Garcia did not know specifically where he was going in the Pacific when he boarded the troop carrier in Norfolk, Va. The ship sailed through the Panama Canal and docked in San Diego, before reaching its final destination in Okinawa, Japan. Garcia was assigned to work in the finance office for a month before his wife and daughter came to live with him. In 1969, another daughter, Michelle, was born.

Instead of being sent back to the United States, Garcia volunteered for a tour of duty in South Vietnam. He went directly from Okinawa to Saigon, now called Ho Chi Minh City, to join the 57th Signal Company (Communications, Security and Logistical Support). For the first time, Garcia's family was unable to join him, so his wife went to live with her mother in Copenhagen.

In Saigon, Garcia worked in an office in the city and stayed in a hotel that was occupied by the military. The only Vietnamese people that Garcia knew were workers in the hotel. However, he was instructed not to talk to any Vietnamese because the military did not know who might present security risks.

During his service in Saigon, Spanish-speaking soldiers from all over the United States gathered at a local hotel. It was a rare moment for Garcia to be surrounded by so many Spanish-speaking soldiers in Vietnam.

"Everyone who was Spanish-speaking was there," Garcia said. "...And I was surprised to see so many of them."

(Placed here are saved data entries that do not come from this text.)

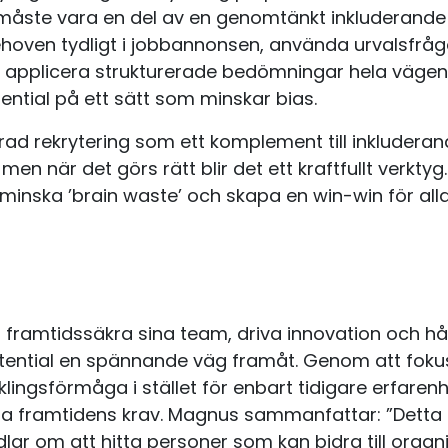
åste vara en del av en genomtänkt inkluderande r
ehoven tydligt i jobbannonsen, använda urvalsfrågor
pplicera strukturerade bedömningar hela vägen är
ntial på ett sätt som minskar bias.
d rekrytering som ett komplement till inkluderande
en när det görs rätt blir det ett kraftfullt verktyg
 minska ’brain waste’ och skapa en win-win för alla
l framtidssäkra sina team, driva innovation och hå
otential en spännande väg framåt. Genom att foku
lingsförmåga i stället för enbart tidigare erfare
a framtidens krav. Magnus sammanfattar: ”Detta 
andlar om att hitta personer som kan bidra till orga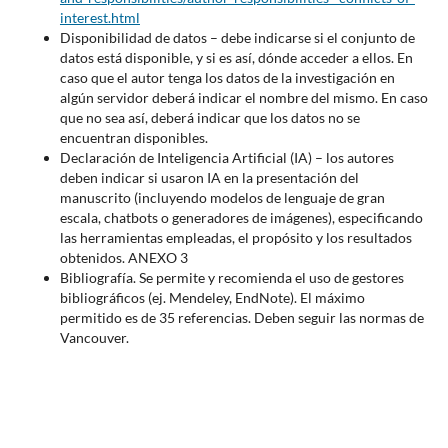
interest.html
Disponibilidad de datos – debe indicarse si el conjunto de
datos está disponible, y si es así, dónde acceder a ellos. En
caso que el autor tenga los datos de la investigación en
algún servidor deberá indicar el nombre del mismo. En caso
que no sea así, deberá indicar que los datos no se
encuentran disponibles.
Declaración de Inteligencia Artificial (IA) – los autores
deben indicar si usaron IA en la presentación del
manuscrito (incluyendo modelos de lenguaje de gran
escala, chatbots o generadores de imágenes), especificando
las herramientas empleadas, el propósito y los resultados
obtenidos. ANEXO 3
Bibliografía. Se permite y recomienda el uso de gestores
bibliográficos (ej. Mendeley, EndNote). El máximo
permitido es de 35 referencias. Deben seguir las normas de
Vancouver.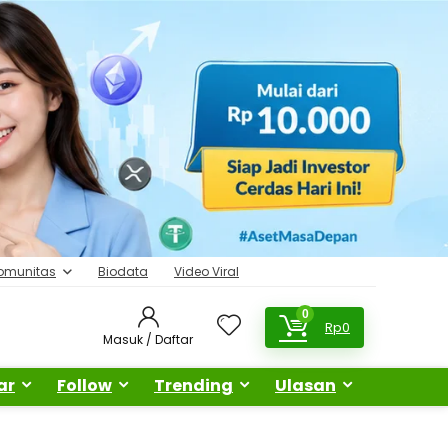
omunitas
Biodata
Video Viral
0
Rp
0
Masuk / Daftar
ar
Follow
Trending
Ulasan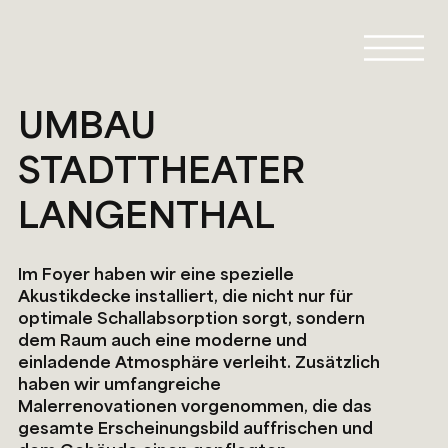
UMBAU
STADTTHEATER
LANGENTHAL
Im Foyer haben wir eine spezielle
Akustikdecke installiert, die nicht nur für
optimale Schallabsorption sorgt, sondern
dem Raum auch eine moderne und
einladende Atmosphäre verleiht. Zusätzlich
haben wir umfangreiche
Malerrenovationen vorgenommen, die das
gesamte Erscheinungsbild auffrischen und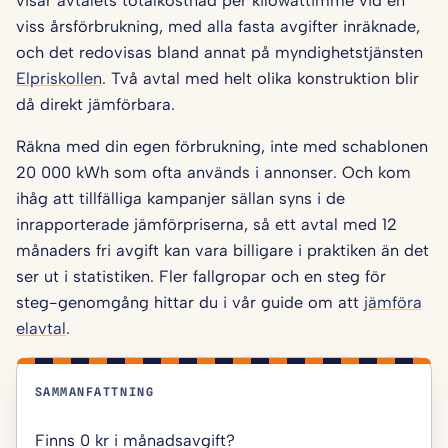
viss årsförbrukning, med alla fasta avgifter inräknade,
och det redovisas bland annat på myndighetstjänsten
Elpriskollen
. Två avtal med helt olika konstruktion blir
då direkt jämförbara.
Räkna med din egen förbrukning, inte med schablonen
20 000 kWh som ofta används i annonser. Och kom
ihåg att tillfälliga kampanjer sällan syns i de
inrapporterade jämförpriserna, så ett avtal med 12
månaders fri avgift kan vara billigare i praktiken än det
ser ut i statistiken. Fler fallgropar och en steg för
steg-genomgång hittar du i vår guide om att
jämföra
elavtal
.
SAMMANFATTNING
Finns 0 kr i månadsavgift?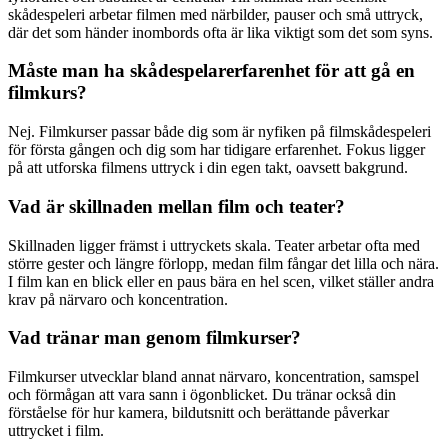
skådespeleri arbetar filmen med närbilder, pauser och små uttryck,
där det som händer inombords ofta är lika viktigt som det som syns.
Måste man ha skådespelarerfarenhet för att gå en
filmkurs?
Nej. Filmkurser passar både dig som är nyfiken på filmskådespeleri
för första gången och dig som har tidigare erfarenhet. Fokus ligger
på att utforska filmens uttryck i din egen takt, oavsett bakgrund.
Vad är skillnaden mellan film och teater?
Skillnaden ligger främst i uttryckets skala. Teater arbetar ofta med
större gester och längre förlopp, medan film fångar det lilla och nära.
I film kan en blick eller en paus bära en hel scen, vilket ställer andra
krav på närvaro och koncentration.
Vad tränar man genom filmkurser?
Filmkurser utvecklar bland annat närvaro, koncentration, samspel
och förmågan att vara sann i ögonblicket. Du tränar också din
förståelse för hur kamera, bildutsnitt och berättande påverkar
uttrycket i film.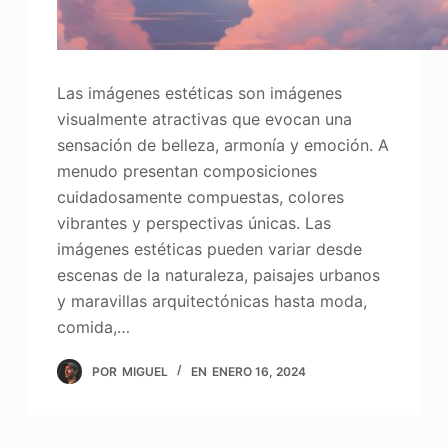
Las imágenes estéticas son imágenes
visualmente atractivas que evocan una
sensación de belleza, armonía y emoción. A
menudo presentan composiciones
cuidadosamente compuestas, colores
vibrantes y perspectivas únicas. Las
imágenes estéticas pueden variar desde
escenas de la naturaleza, paisajes urbanos
y maravillas arquitectónicas hasta moda,
comida,…
POR
MIGUEL
EN
ENERO 16, 2024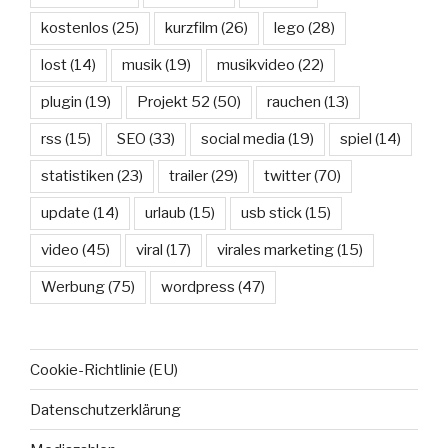
kostenlos
(25)
kurzfilm
(26)
lego
(28)
lost
(14)
musik
(19)
musikvideo
(22)
plugin
(19)
Projekt 52
(50)
rauchen
(13)
rss
(15)
SEO
(33)
social media
(19)
spiel
(14)
statistiken
(23)
trailer
(29)
twitter
(70)
update
(14)
urlaub
(15)
usb stick
(15)
video
(45)
viral
(17)
virales marketing
(15)
Werbung
(75)
wordpress
(47)
Cookie-Richtlinie (EU)
Datenschutzerklärung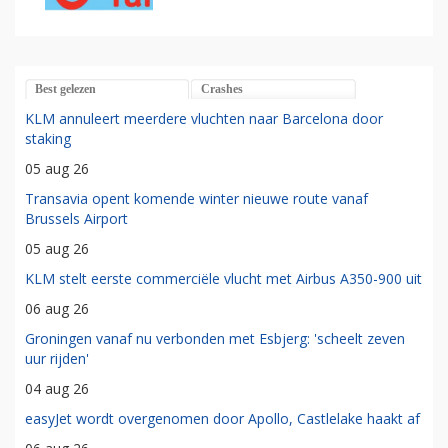
Best gelezen
Crashes
KLM annuleert meerdere vluchten naar Barcelona door
staking
05 aug 26
Transavia opent komende winter nieuwe route vanaf
Brussels Airport
05 aug 26
KLM stelt eerste commerciële vlucht met Airbus A350-900 uit
06 aug 26
Groningen vanaf nu verbonden met Esbjerg: 'scheelt zeven
uur rijden'
04 aug 26
easyJet wordt overgenomen door Apollo, Castlelake haakt af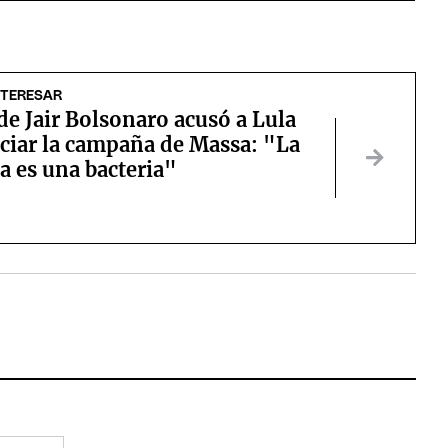
NTERESAR
de Jair Bolsonaro acusó a Lula
ciar la campaña de Massa: "La
a es una bacteria"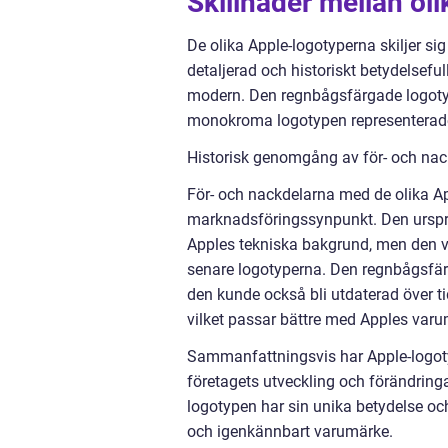
Skillnader mellan ol
De olika Apple-logotyperna skiljer sig
detaljerad och historiskt betydelsef
modern. Den regnbågsfärgade logotyp
monokroma logotypen representerad
Historisk genomgång av för- och nac
För- och nackdelarna med de olika A
marknadsföringssynpunkt. Den urspru
Apples tekniska bakgrund, men den va
senare logotyperna. Den regnbågsfä
den kunde också bli utdaterad över t
vilket passar bättre med Apples varu
Sammanfattningsvis har Apple-logoty
företagets utveckling och förändringa
logotypen har sin unika betydelse och 
och igenkännbart varumärke.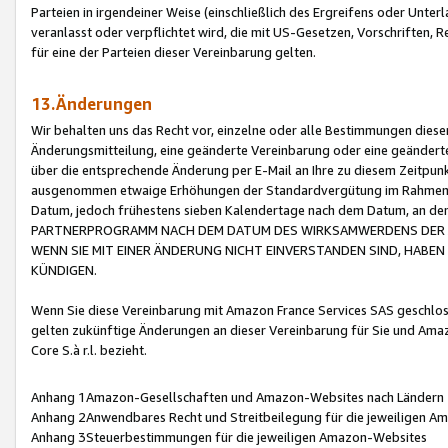
Parteien in irgendeiner Weise (einschließlich des Ergreifens oder Unt
veranlasst oder verpflichtet wird, die mit US-Gesetzen, Vorschriften,
für eine der Parteien dieser Vereinbarung gelten.
13.Änderungen
Wir behalten uns das Recht vor, einzelne oder alle Bestimmungen diese
Änderungsmitteilung, eine geänderte Vereinbarung oder eine geänderte 
über die entsprechende Änderung per E-Mail an Ihre zu diesem Zeitpun
ausgenommen etwaige Erhöhungen der Standardvergütung im Rahmen
Datum, jedoch frühestens sieben Kalendertage nach dem Datum, an de
PARTNERPROGRAMM NACH DEM DATUM DES WIRKSAMWERDENS DER Ä
WENN SIE MIT EINER ÄNDERUNG NICHT EINVERSTANDEN SIND, HABEN S
KÜNDIGEN.
Wenn Sie diese Vereinbarung mit Amazon France Services SAS geschlo
gelten zukünftige Änderungen an dieser Vereinbarung für Sie und Ama
Core S.à r.l. bezieht.
Anhang 1Amazon-Gesellschaften und Amazon-Websites nach Ländern
Anhang 2Anwendbares Recht und Streitbeilegung für die jeweiligen 
Anhang 3Steuerbestimmungen für die jeweiligen Amazon-Websites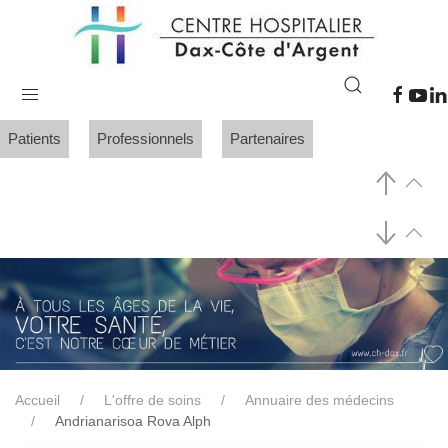
Patients
Professionnels
Partenaires
Accueil
L'offre de soins
Annuaire des médecins
Andrianarisoa Rova Alph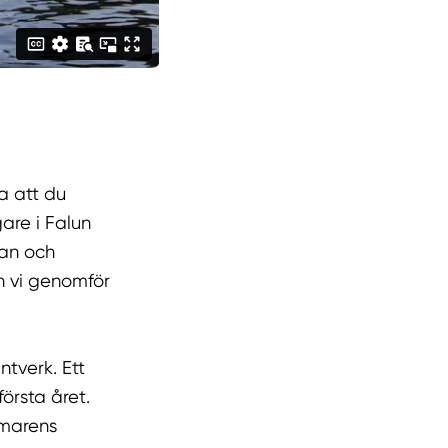
a att du
are i Falun
nan och
ch vi genomför
tverk. Ett
första året.
mmarens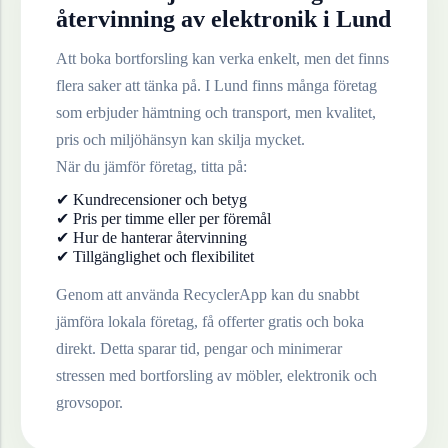
återvinning av
elektronik
i
Lund
Att boka bortforsling kan verka enkelt, men det finns
flera saker att tänka på. I
Lund
finns många företag
som erbjuder hämtning och transport, men kvalitet,
pris och miljöhänsyn kan skilja mycket.
När du jämför företag, titta på:
✔ Kundrecensioner och betyg
✔ Pris per timme eller per föremål
✔ Hur de hanterar återvinning
✔ Tillgänglighet och flexibilitet
Genom att använda RecyclerApp kan du snabbt
jämföra lokala företag, få offerter gratis och boka
direkt. Detta sparar tid, pengar och minimerar
stressen med bortforsling av möbler, elektronik och
grovsopor.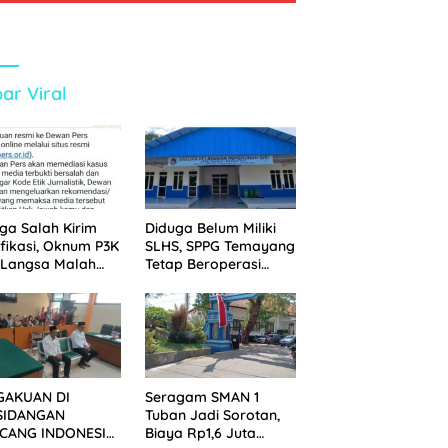
ar Viral
ga Salah Kirim
Diduga Belum Miliki
ifikasi, Oknum P3K
SLHS, SPPG Temayang
 Langsa Malah
Tetap Beroperasi
tak Wartawan ke
Sejak Lama
an Pers
GAKUAN DI
Seragam SMAN 1
SIDANGAN
Tuban Jadi Sorotan,
CANG INDONESIA!
Biaya Rp1,6 Juta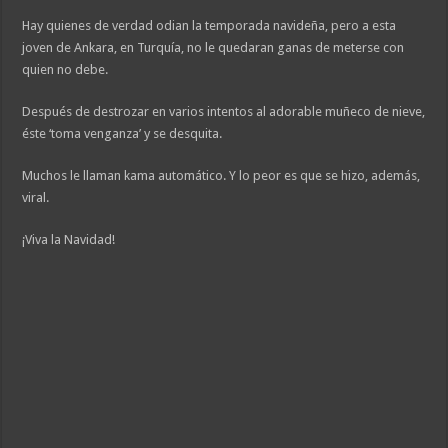
Hay quienes de verdad odian la temporada navideña, pero a esta
joven de Ankara, en Turquía, no le quedaran ganas de meterse con
quien no debe.
Después de destrozar en varios intentos al adorable muñeco de nieve,
éste ‘toma venganza’ y se desquita.
Muchos le llaman kama automático. Y lo peor es que se hizo, además,
viral.
¡Viva la Navidad!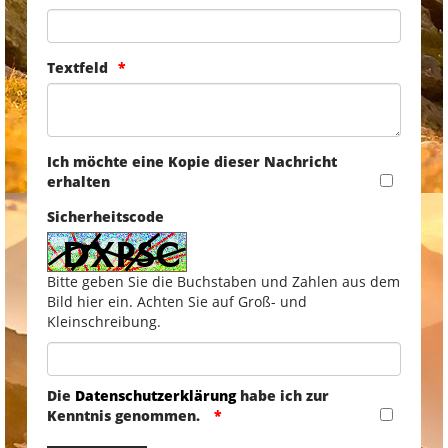
Textfeld
Ich möchte eine Kopie dieser Nachricht
erhalten
Sicherheitscode
Bitte geben Sie die Buchstaben und Zahlen aus dem
Bild hier ein. Achten Sie auf Groß- und
Kleinschreibung.
Die
Datenschutzerklärung
habe ich zur
Kenntnis genommen.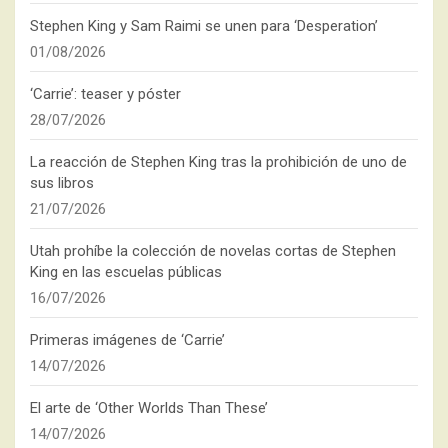
Stephen King y Sam Raimi se unen para ‘Desperation’
01/08/2026
‘Carrie’: teaser y póster
28/07/2026
La reacción de Stephen King tras la prohibición de uno de
sus libros
21/07/2026
Utah prohíbe la colección de novelas cortas de Stephen
King en las escuelas públicas
16/07/2026
Primeras imágenes de ‘Carrie’
14/07/2026
El arte de ‘Other Worlds Than These’
14/07/2026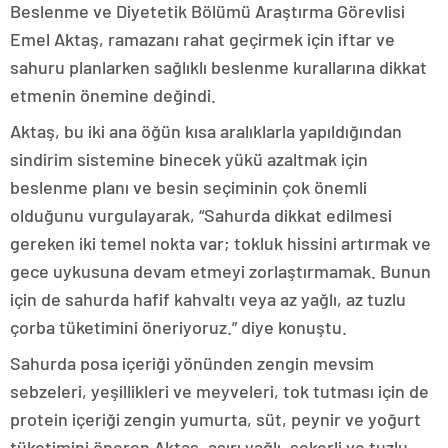
Beslenme ve Diyetetik Bölümü Araştırma Görevlisi
Emel Aktaş, ramazanı rahat geçirmek için iftar ve
sahuru planlarken sağlıklı beslenme kurallarına dikkat
etmenin önemine değindi.
Aktaş, bu iki ana öğün kısa aralıklarla yapıldığından
sindirim sistemine binecek yükü azaltmak için
beslenme planı ve besin seçiminin çok önemli
olduğunu vurgulayarak, “Sahurda dikkat edilmesi
gereken iki temel nokta var; tokluk hissini artırmak ve
gece uykusuna devam etmeyi zorlaştırmamak. Bunun
için de sahurda hafif kahvaltı veya az yağlı, az tuzlu
çorba tüketimini öneriyoruz.” diye konuştu.
Sahurda posa içeriği yönünden zengin mevsim
sebzeleri, yeşillikleri ve meyveleri, tok tutması için de
protein içeriği zengin yumurta, süt, peynir ve yoğurt
tüketimini öneren Aktaş, aşırı yağlı, şekerli ve tuzlu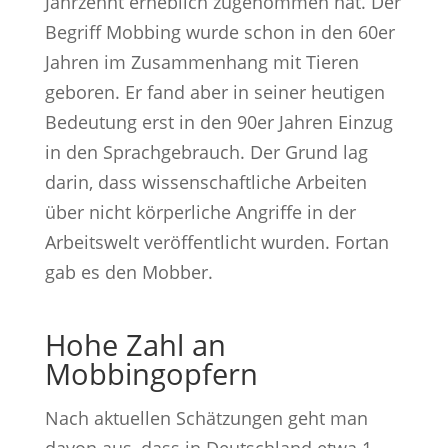
Jahrzehnt erheblich zugenommen hat. Der
Begriff Mobbing wurde schon in den 60er
Jahren im Zusammenhang mit Tieren
geboren. Er fand aber in seiner heutigen
Bedeutung erst in den 90er Jahren Einzug
in den Sprachgebrauch. Der Grund lag
darin, dass wissenschaftliche Arbeiten
über nicht körperliche Angriffe in der
Arbeitswelt veröffentlicht wurden. Fortan
gab es den Mobber.
Hohe Zahl an
Mobbingopfern
Nach aktuellen Schätzungen geht man
davon aus, dass in Deutschland etwa 1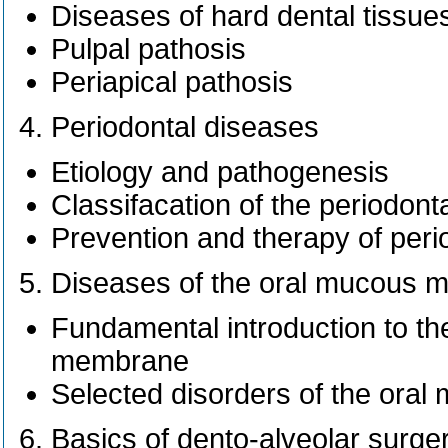
Diseases of hard dental tissue
Pulpal pathosis
Periapical pathosis
Periodontal diseases
Etiology and pathogenesis
Classifacation of the periodont
Prevention and therapy of peri
Diseases of the oral mucous
Fundamental introduction to th
membrane
Selected disorders of the ora
Basics of dento-alveolar surge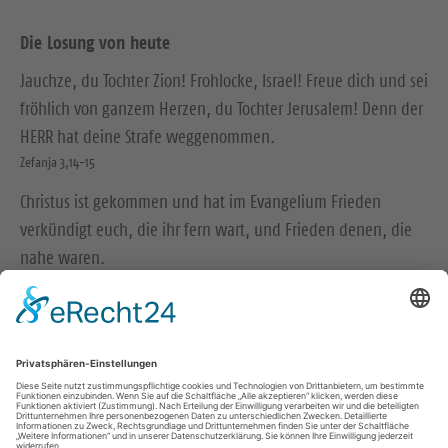
Die Losung von heute
Jauchze, du Tochter Zion! Frohlocke, Israel! Freue dich und sei
fröhlich von ganzem Herzen, du Tochter Jerusalem! Denn der
HERR hat deine Strafe weggenommen.
Zefanja 3,14-15
Christus ist gekommen und hat im Evangelium Frieden
verkündigt euch, die ihr fern wart, und Frieden denen, die
nahe waren.
Epheser 2,17
© Evangelische Brüder-Unität – Herrnhuter Brüdergemeine
Weitere Informationen finden Sie hier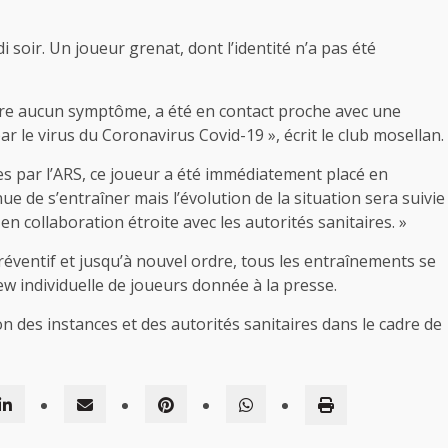
 soir. Un joueur grenat, dont l’identité n’a pas été
ure aucun symptôme, a été en contact proche avec une
 le virus du Coronavirus Covid-19 », écrit le club mosellan.
 par l’ARS, ce joueur a été immédiatement placé en
nue de s’entraîner mais l’évolution de la situation sera suivie
en collaboration étroite avec les autorités sanitaires. »
préventif et jusqu’à nouvel ordre, tous les entraînements se
iew individuelle de joueurs donnée à la presse.
on des instances et des autorités sanitaires dans le cadre de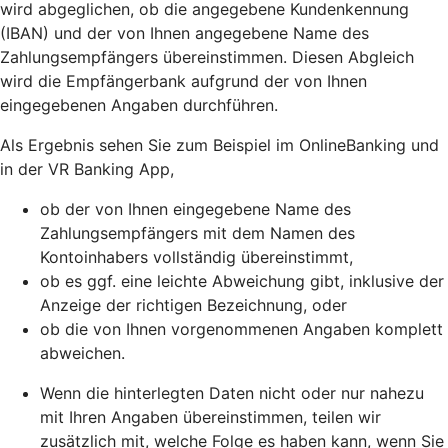
wird abgeglichen, ob die angegebene Kundenkennung
(IBAN) und der von Ihnen angegebene Name des
Zahlungsempfängers übereinstimmen. Diesen Abgleich
wird die Empfängerbank aufgrund der von Ihnen
eingegebenen Angaben durchführen.
Als Ergebnis sehen Sie zum Beispiel im OnlineBanking und
in der VR Banking App,
ob der von Ihnen eingegebene Name des
Zahlungsempfängers mit dem Namen des
Kontoinhabers vollständig übereinstimmt,
ob es ggf. eine leichte Abweichung gibt, inklusive der
Anzeige der richtigen Bezeichnung, oder
ob die von Ihnen vorgenommenen Angaben komplett
abweichen.
Wenn die hinterlegten Daten nicht oder nur nahezu
mit Ihren Angaben übereinstimmen, teilen wir
zusätzlich mit, welche Folge es haben kann, wenn Sie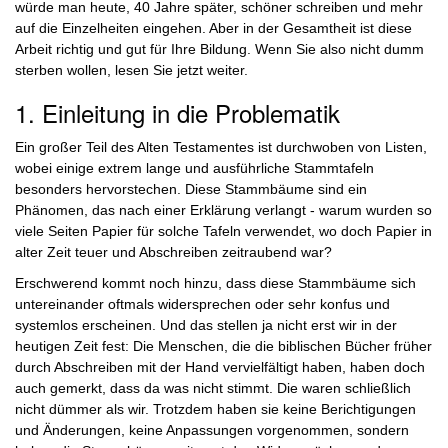
würde man heute, 40 Jahre später, schöner schreiben und mehr
auf die Einzelheiten eingehen. Aber in der Gesamtheit ist diese
Arbeit richtig und gut für Ihre Bildung. Wenn Sie also nicht dumm
sterben wollen, lesen Sie jetzt weiter.
1. Einleitung in die Problematik
Ein großer Teil des Alten Testamentes ist durchwoben von Listen,
wobei einige extrem lange und ausführliche Stammtafeln
besonders hervorstechen. Diese Stammbäume sind ein
Phänomen, das nach einer Erklärung verlangt - warum wurden so
viele Seiten Papier für solche Tafeln verwendet, wo doch Papier in
alter Zeit teuer und Abschreiben zeitraubend war?
Erschwerend kommt noch hinzu, dass diese Stammbäume sich
untereinander oftmals widersprechen oder sehr konfus und
systemlos erscheinen. Und das stellen ja nicht erst wir in der
heutigen Zeit fest: Die Menschen, die die biblischen Bücher früher
durch Abschreiben mit der Hand vervielfältigt haben, haben doch
auch gemerkt, dass da was nicht stimmt. Die waren schließlich
nicht dümmer als wir. Trotzdem haben sie keine Berichtigungen
und Änderungen, keine Anpassungen vorgenommen, sondern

A few months later, the 57th Signal Company went from hotels to barracks in Long Binh, about 20 miles from Saigon. The unit worked away from the barracks near a hospital and, from his window, Garcia could see soldiers being carried into the hospital.

"You weren't in the middle of a war zone, but there were a lot of rockets and things that happened in that area, because the Green Berets had a camp near us," Garcia said, referring to an Army Special Forces unit.

Garcia said some soldiers in the field would criticize him for not being an infantryman. But Garcia would simply respond, "Someone has to do the paperwork."

"It wasn't that I was afraid, but why would I want to subject myself to something like that?" Garcia said. "You're a soldier first, and whatever your [job assignment] is second."

After a year in Vietnam, Garcia lived in Germany for seven years working with software programming in support of intelligence operations. In his last year in the military, he moved to Fairfax, Va. He later went on to work for the Computer Sciences Corp. for the next 21 years. In 2007, after retiring from their civilian occupations, Garcia and his wife moved to San Antonio.

Garcia said he had no regrets about joining the Army for himself or his family, because his daughters were able to experience different cultures while growing up.

Mr. Garcia was interviewed by Mosettee Lorenz in Castroville, Texas, on Nov. 6, 2010.